> Entries supplied
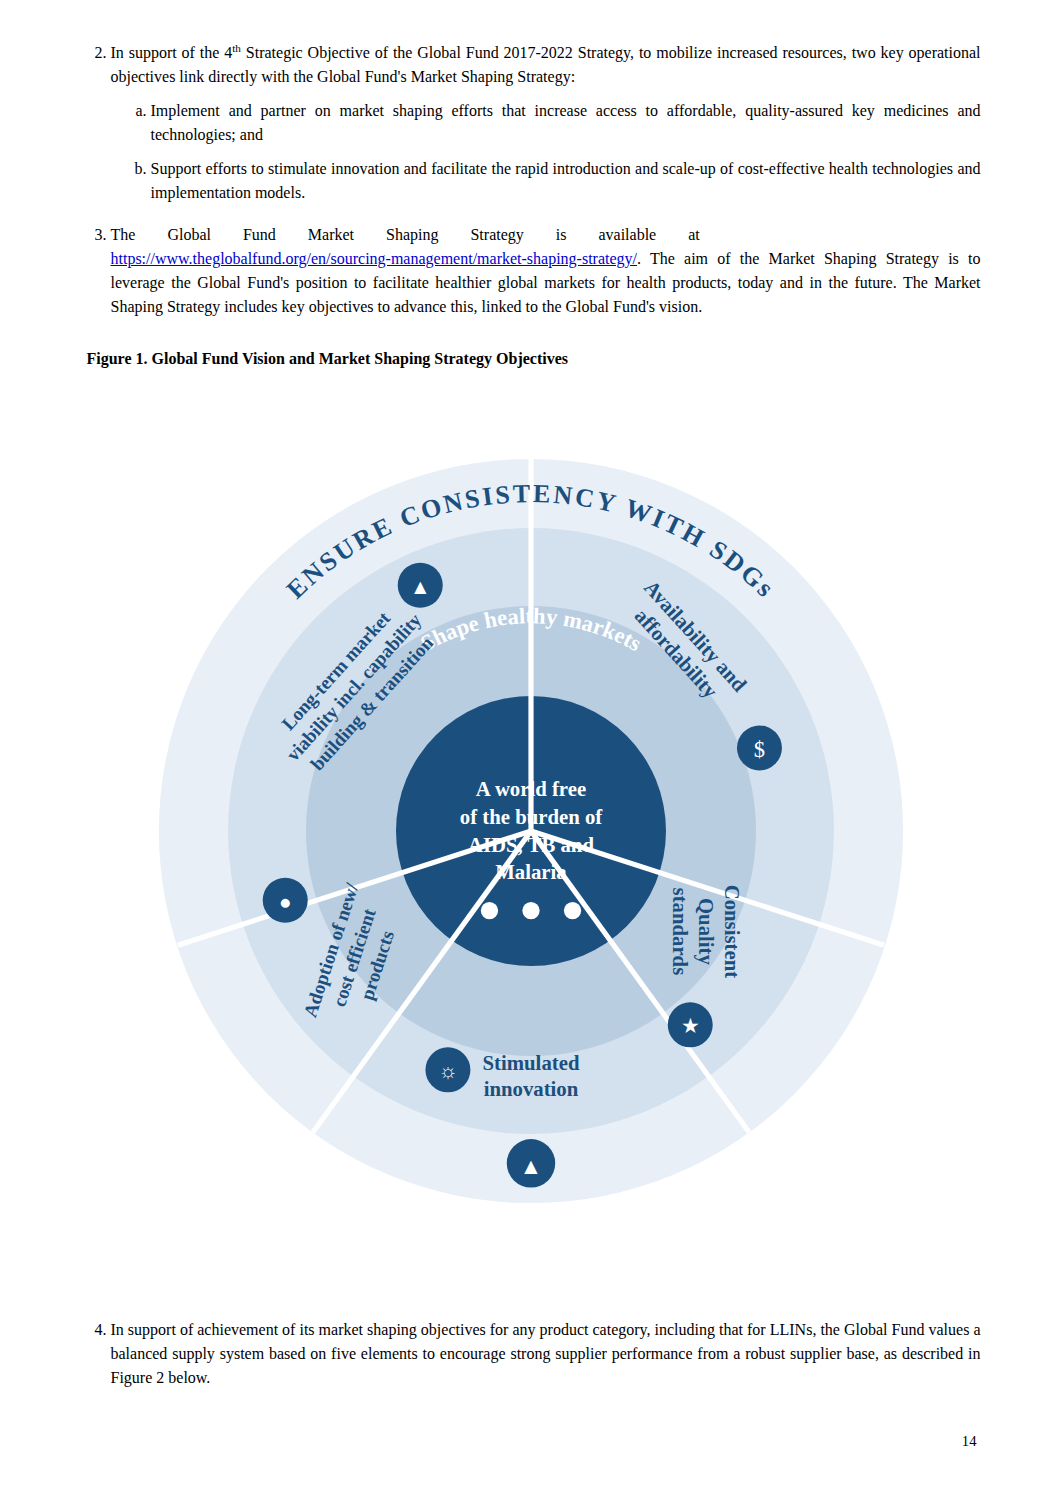In support of the 4th Strategic Objective of the Global Fund 2017-2022 Strategy, to mobilize increased resources, two key operational objectives link directly with the Global Fund's Market Shaping Strategy:
Implement and partner on market shaping efforts that increase access to affordable, quality-assured key medicines and technologies; and
Support efforts to stimulate innovation and facilitate the rapid introduction and scale-up of cost-effective health technologies and implementation models.
The Global Fund Market Shaping Strategy is available at https://www.theglobalfund.org/en/sourcing-management/market-shaping-strategy/. The aim of the Market Shaping Strategy is to leverage the Global Fund's position to facilitate healthier global markets for health products, today and in the future. The Market Shaping Strategy includes key objectives to advance this, linked to the Global Fund's vision.
Figure 1. Global Fund Vision and Market Shaping Strategy Objectives
ENSURE CONSISTENCY WITH SDGs Shape healthy markets A world free of the burden of AIDS, TB and Malaria Availability and affordability $ Consistent Quality standards ★ Stimulated innovation ☼ ▲ Adoption of new/ cost efficient products ● Long-term market viability incl. capability building & transition ▲
In support of achievement of its market shaping objectives for any product category, including that for LLINs, the Global Fund values a balanced supply system based on five elements to encourage strong supplier performance from a robust supplier base, as described in Figure 2 below.
14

> Exercise requirements
Write out each line again, exactly as it appears above, except for any picture.

> Output of the task
In support of the 4th Strategic Objective of the Global Fund 2017-2022 Strategy, to mobilize increased resources, two key operational objectives link directly with the Global Fund's Market Shaping Strategy:
Implement and partner on market shaping efforts that increase access to affordable, quality-assured key medicines and technologies; and
Support efforts to stimulate innovation and facilitate the rapid introduction and scale-up of cost-effective health technologies and implementation models.
The Global Fund Market Shaping Strategy is available at https://www.theglobalfund.org/en/sourcing-management/market-shaping-strategy/. The aim of the Market Shaping Strategy is to leverage the Global Fund's position to facilitate healthier global markets for health products, today and in the future. The Market Shaping Strategy includes key objectives to advance this, linked to the Global Fund's vision.
Figure 1. Global Fund Vision and Market Shaping Strategy Objectives
ENSURE CONSISTENCY WITH SDGs Shape healthy markets A world free of the burden of AIDS, TB and Malaria Availability and affordability $ Consistent Quality standards ★ Stimulated innovation ☼ ▲ Adoption of new/ cost efficient products ● Long-term market viability incl. capability building & transition ▲
In support of achievement of its market shaping objectives for any product category, including that for LLINs, the Global Fund values a balanced supply system based on five elements to encourage strong supplier performance from a robust supplier base, as described in Figure 2 below.
14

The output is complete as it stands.